Presidente do Cazaquistão Qasym-Jomart Toqaev agradece a participação do Patriarcado russo, o Secretário Geral das Nações Unidas Antonio Guterres envia uma mensagem em vídeo para elogiar o esforço de diálogo entre os líderes religiosos, o Rabino Chefe de Israel Yitzhak Yosef voa alto com discurso todo espiritual, o grande imã de al-Azhar, Ahmed al Tayyib, critica as "ações políticas arrogantes que estão abalando os pilares da economia internacional, mergulhando países ricos e pobres em turbulências graves e inesperadas e afetam os meios de subsistência das pessoas". Em seguida, continuando a lista de problemas da sociedade atual, ele se aventura em uma análise dos danos causados pela liberação sexual: “O fato de uma mulher ir com outra mulher ou ter mais de um marido não é aceitável nem para os animais”, argumenta, “imaginem então para as pessoas de coração puro e mente sã”. Na sala, alguns mostram dificuldade em esconder o desconforto.
O Papa, por sua vez, parte da experiência da pandemia para almejar que a humanidade valorize a lição, graças também à contribuição das religiões. É preciso evitar, diz ele, tanto o fundamentalismo quanto a ideia, imposta no Cazaquistão soviético, de que a religião é um "fator desestabilizador da sociedade moderna". Defende a liberdade religiosa para "inspirar e iluminar as escolhas a serem feitas no contexto das crises geopolíticas, sociais, econômicas, ecológicas, mas, na raiz, espirituais, que atravessam muitas instituições atuais, também as democracias, colocando em risco a segurança e a harmonia entre os povos ". Analisa quatro desafios para a humanidade atual: a pandemia, o acolhimento dos estrangeiros, o cuidado do meio ambiente e da paz. A distância com o enviado russo é profunda. Entre as dobras de seu discurso, porém, Francisco não renuncia a indicar uma saída para o impasse: “Vamos nos empenhar ainda mais a promover e reforçar a necessidade que os conflitos se resolvam não com as inconcludentes razões da força, com as armas e as ameaças, mas com os únicos meios abençoados pelo Céu e dignos do homem", diz ao metropolita russo e aos demais líderes religiosos que o escutam: "O encontro, o diálogo, as negociações pacientes, que se realizam pensando em particular nas crianças e nas jovens gerações".

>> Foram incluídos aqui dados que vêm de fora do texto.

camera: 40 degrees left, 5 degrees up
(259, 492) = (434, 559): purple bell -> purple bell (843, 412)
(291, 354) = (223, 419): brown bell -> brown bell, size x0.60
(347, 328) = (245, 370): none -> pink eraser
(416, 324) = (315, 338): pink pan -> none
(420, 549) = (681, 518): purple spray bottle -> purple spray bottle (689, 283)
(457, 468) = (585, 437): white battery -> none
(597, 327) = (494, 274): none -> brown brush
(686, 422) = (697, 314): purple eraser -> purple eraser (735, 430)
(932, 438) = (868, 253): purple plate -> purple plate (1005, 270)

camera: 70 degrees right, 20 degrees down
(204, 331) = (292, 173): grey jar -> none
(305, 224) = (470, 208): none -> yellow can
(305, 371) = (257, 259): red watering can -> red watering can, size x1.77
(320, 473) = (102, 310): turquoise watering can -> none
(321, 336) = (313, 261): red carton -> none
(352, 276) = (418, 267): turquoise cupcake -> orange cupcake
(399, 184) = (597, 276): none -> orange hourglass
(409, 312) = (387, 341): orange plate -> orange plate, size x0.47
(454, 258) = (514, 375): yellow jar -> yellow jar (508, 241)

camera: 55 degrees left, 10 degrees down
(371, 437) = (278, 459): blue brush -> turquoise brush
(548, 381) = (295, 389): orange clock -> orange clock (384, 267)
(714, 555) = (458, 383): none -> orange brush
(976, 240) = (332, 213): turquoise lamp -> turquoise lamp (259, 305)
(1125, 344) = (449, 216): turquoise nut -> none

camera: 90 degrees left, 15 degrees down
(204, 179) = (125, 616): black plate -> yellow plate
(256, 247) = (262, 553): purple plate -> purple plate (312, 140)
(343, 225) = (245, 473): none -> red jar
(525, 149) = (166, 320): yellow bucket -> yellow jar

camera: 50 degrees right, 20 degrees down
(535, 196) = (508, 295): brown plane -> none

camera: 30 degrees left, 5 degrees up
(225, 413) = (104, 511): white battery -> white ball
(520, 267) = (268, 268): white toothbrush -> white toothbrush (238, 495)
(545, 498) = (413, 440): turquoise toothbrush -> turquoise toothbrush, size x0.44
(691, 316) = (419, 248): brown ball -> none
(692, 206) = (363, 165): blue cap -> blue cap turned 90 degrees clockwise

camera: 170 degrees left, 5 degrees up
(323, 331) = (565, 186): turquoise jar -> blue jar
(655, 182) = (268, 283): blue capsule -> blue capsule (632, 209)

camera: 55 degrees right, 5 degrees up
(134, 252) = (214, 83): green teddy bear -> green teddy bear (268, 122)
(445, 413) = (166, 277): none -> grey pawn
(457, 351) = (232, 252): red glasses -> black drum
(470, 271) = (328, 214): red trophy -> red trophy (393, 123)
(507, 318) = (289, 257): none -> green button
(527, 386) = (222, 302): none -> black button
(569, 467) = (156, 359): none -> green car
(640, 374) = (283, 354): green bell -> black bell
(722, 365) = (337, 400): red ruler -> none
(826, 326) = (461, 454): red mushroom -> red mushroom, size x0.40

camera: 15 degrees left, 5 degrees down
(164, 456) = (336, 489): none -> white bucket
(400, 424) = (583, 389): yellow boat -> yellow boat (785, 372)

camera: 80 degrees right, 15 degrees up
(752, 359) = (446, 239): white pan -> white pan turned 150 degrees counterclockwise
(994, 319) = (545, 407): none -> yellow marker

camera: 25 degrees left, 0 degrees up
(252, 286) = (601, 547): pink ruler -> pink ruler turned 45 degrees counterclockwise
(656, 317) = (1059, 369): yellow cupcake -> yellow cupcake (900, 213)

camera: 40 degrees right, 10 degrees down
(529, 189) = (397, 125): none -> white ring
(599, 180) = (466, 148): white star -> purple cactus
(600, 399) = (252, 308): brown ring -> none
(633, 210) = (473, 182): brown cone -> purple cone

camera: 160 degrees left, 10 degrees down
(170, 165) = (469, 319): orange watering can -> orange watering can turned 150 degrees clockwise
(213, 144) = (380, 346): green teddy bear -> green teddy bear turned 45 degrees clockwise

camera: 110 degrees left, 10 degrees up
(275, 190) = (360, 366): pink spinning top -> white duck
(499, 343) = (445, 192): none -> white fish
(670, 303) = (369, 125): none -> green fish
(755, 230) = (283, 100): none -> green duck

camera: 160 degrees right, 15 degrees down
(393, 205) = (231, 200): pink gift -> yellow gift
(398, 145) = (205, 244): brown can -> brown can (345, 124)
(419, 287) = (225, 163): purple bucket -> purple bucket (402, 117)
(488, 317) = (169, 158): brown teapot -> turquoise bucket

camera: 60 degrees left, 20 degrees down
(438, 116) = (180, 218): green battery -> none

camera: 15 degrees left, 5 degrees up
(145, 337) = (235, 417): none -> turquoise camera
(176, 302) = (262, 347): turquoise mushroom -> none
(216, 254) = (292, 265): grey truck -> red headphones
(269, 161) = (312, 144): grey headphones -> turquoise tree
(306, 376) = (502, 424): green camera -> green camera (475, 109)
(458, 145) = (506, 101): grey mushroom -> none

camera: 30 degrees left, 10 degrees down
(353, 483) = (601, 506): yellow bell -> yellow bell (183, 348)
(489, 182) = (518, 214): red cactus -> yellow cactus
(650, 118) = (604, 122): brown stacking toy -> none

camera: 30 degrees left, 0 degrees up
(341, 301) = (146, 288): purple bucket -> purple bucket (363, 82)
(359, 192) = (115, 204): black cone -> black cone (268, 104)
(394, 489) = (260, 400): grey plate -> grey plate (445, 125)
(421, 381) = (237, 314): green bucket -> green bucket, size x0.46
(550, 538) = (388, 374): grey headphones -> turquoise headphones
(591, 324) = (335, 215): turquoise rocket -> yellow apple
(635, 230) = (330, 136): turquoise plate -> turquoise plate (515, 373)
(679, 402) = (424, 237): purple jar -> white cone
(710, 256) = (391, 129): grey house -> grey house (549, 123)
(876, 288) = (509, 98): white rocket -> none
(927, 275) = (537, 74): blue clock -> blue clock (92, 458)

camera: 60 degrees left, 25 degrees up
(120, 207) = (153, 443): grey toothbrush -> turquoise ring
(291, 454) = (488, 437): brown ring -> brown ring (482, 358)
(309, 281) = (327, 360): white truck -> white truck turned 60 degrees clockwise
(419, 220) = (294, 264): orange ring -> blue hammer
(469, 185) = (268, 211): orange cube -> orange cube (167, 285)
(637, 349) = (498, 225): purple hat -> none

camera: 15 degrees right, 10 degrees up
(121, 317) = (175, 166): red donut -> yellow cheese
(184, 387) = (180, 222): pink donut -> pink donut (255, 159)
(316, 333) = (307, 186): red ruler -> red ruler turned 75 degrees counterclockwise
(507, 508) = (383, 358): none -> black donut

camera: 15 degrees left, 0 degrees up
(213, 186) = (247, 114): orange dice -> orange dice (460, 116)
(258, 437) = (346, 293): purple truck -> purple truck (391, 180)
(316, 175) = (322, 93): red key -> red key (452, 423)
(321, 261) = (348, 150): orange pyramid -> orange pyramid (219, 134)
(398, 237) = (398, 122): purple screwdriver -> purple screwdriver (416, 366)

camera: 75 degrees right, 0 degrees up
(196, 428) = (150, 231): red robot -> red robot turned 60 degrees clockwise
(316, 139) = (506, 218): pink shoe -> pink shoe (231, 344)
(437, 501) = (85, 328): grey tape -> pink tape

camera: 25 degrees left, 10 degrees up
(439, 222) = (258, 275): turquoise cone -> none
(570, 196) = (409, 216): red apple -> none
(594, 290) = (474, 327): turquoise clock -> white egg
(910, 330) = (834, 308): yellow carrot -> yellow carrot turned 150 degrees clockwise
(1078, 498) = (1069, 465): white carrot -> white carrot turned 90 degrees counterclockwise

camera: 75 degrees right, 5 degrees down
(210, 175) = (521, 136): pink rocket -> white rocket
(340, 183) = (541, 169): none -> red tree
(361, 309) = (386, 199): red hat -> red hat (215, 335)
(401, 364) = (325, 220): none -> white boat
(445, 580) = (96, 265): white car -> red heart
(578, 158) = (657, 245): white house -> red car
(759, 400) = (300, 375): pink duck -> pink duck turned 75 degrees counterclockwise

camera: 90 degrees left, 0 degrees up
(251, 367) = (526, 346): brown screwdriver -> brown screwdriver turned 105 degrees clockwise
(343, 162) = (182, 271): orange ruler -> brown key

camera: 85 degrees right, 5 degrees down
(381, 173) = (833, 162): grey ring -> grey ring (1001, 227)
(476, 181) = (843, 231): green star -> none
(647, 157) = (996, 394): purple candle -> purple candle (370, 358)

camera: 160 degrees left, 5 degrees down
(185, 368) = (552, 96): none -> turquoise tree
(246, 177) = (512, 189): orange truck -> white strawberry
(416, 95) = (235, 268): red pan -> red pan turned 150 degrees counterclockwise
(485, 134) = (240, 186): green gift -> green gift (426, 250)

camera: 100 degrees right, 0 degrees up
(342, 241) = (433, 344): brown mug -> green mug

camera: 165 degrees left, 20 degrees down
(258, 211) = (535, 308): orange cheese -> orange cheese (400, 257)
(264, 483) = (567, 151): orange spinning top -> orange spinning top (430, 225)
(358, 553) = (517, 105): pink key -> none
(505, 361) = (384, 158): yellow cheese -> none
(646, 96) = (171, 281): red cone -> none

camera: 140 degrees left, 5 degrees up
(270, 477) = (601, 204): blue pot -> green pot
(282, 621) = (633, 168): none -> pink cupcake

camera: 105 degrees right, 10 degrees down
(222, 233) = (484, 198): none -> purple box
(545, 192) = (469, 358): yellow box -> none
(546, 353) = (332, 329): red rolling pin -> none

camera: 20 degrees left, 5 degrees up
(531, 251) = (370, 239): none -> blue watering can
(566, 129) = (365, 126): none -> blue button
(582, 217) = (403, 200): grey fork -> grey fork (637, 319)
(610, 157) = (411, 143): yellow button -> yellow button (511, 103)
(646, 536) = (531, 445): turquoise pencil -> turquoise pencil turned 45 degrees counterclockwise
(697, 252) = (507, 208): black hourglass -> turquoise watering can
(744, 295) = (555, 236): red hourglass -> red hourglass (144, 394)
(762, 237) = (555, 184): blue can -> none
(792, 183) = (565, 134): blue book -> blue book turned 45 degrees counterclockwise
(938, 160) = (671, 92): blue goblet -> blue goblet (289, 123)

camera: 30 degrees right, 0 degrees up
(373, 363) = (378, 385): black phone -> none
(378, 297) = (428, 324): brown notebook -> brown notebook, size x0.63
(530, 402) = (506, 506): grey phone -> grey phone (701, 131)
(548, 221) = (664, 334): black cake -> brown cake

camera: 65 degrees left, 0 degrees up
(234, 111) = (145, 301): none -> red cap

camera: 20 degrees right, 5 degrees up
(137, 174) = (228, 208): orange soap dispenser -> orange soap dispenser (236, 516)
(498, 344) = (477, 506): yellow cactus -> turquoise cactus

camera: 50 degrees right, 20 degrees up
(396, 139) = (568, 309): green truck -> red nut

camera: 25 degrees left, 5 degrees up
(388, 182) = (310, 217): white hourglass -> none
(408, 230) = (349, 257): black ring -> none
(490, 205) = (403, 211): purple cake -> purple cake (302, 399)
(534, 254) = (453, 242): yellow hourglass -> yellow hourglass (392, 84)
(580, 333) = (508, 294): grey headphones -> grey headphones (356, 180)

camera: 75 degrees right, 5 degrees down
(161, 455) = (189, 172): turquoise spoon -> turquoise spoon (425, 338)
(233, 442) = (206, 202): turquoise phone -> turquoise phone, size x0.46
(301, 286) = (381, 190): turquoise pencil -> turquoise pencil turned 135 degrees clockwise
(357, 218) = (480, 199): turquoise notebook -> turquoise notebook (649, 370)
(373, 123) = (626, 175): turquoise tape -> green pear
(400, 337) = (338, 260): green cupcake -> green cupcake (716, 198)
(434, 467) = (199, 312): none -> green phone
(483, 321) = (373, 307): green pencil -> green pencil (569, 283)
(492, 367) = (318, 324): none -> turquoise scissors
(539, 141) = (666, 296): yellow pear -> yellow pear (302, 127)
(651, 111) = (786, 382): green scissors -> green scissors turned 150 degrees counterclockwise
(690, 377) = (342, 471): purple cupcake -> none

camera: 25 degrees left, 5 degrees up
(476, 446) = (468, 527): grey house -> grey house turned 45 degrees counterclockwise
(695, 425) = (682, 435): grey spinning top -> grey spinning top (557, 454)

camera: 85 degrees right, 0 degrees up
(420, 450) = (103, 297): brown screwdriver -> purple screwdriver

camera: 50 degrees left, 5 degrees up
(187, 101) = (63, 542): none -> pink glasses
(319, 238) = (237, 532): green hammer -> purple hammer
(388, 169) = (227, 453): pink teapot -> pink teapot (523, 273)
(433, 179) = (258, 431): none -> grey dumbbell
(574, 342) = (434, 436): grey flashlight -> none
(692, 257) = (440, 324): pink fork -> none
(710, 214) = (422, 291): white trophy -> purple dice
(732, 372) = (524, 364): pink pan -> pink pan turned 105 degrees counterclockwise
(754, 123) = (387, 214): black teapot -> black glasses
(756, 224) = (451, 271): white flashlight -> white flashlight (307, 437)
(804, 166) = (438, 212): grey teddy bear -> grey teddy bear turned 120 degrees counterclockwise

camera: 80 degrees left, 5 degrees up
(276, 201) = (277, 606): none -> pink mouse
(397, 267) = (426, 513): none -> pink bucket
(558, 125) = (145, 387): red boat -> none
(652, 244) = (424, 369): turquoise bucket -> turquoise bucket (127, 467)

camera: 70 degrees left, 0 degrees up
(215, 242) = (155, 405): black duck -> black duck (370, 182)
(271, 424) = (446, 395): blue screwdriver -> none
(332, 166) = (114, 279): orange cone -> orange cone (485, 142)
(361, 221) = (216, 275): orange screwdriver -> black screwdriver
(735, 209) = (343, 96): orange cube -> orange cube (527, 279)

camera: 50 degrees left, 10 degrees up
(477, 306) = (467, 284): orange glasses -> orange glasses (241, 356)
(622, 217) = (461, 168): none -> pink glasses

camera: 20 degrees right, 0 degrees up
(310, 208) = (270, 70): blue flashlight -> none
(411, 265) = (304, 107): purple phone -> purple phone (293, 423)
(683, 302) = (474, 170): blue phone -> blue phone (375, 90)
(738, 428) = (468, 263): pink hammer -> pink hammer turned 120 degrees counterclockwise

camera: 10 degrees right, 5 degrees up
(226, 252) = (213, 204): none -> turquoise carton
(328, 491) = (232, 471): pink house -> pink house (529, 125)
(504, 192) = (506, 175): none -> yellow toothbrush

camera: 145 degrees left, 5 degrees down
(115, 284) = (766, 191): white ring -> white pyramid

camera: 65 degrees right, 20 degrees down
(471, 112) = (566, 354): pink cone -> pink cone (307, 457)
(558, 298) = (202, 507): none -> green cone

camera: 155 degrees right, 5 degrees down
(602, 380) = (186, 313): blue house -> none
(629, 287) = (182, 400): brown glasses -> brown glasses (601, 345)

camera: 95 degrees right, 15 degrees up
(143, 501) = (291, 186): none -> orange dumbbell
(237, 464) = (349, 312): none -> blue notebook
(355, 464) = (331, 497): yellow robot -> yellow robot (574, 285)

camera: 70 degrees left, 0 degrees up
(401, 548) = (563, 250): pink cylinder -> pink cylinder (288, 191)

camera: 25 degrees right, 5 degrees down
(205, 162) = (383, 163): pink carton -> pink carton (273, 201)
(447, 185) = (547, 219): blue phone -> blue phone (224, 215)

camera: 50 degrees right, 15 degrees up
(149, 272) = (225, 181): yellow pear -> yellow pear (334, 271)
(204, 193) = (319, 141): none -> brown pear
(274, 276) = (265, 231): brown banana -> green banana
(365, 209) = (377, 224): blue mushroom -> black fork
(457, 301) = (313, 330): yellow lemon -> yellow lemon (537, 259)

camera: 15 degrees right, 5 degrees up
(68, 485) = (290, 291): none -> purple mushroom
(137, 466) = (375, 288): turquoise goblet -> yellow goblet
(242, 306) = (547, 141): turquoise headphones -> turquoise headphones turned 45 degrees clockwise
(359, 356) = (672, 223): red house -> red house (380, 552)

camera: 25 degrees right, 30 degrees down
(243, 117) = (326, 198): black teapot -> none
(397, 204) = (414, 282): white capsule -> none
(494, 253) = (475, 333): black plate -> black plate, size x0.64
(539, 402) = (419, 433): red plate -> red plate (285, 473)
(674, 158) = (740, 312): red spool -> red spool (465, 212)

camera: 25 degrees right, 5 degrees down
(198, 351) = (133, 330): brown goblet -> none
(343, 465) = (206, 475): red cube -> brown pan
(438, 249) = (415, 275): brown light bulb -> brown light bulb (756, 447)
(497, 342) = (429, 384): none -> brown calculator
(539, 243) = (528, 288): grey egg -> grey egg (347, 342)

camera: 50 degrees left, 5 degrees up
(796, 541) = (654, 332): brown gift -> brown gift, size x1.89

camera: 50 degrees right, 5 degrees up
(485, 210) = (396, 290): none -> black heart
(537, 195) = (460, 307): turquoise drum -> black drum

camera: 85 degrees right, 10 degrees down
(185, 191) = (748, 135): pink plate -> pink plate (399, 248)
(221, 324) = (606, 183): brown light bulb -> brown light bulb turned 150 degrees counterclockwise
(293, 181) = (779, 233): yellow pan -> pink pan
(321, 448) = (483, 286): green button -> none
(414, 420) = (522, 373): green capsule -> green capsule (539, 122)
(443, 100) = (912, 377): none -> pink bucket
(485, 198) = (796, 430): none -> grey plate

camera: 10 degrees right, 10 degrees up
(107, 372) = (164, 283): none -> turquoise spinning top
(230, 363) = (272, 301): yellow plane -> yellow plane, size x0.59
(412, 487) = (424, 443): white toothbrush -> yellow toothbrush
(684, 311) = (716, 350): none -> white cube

Um conceito retomado no final da missa que o Papa celebrou na praça da Expo de Nur Sultan, quando apelou pelos “muitos lugares atormentados pela guerra, especialmente a querida Ucrânia”: “O que ainda tem que acontecer? Quantas mortes teremos que esperar para que as contraposições deem lugar ao diálogo para o bem do povo, das pessoas, da humanidade? A única saída é a paz, e a única via para chegar lá é o diálogo”. Essa receita vale também para o novo surto de violência na fronteira entre a Arménia e o Azerbaijão, onde, entre acusações mútuas, nas últimas horas foram mortas cem pessoas de ambos os lados: também aí, "a paz, o diálogo e a concórdia prevaleçam sobre as disputas", disse Bergoglio. "Que o mundo aprenda a construir a paz, também limitando a corrida armamentista e convertendo os enormes gastos bélicos em apoios concretos às populações".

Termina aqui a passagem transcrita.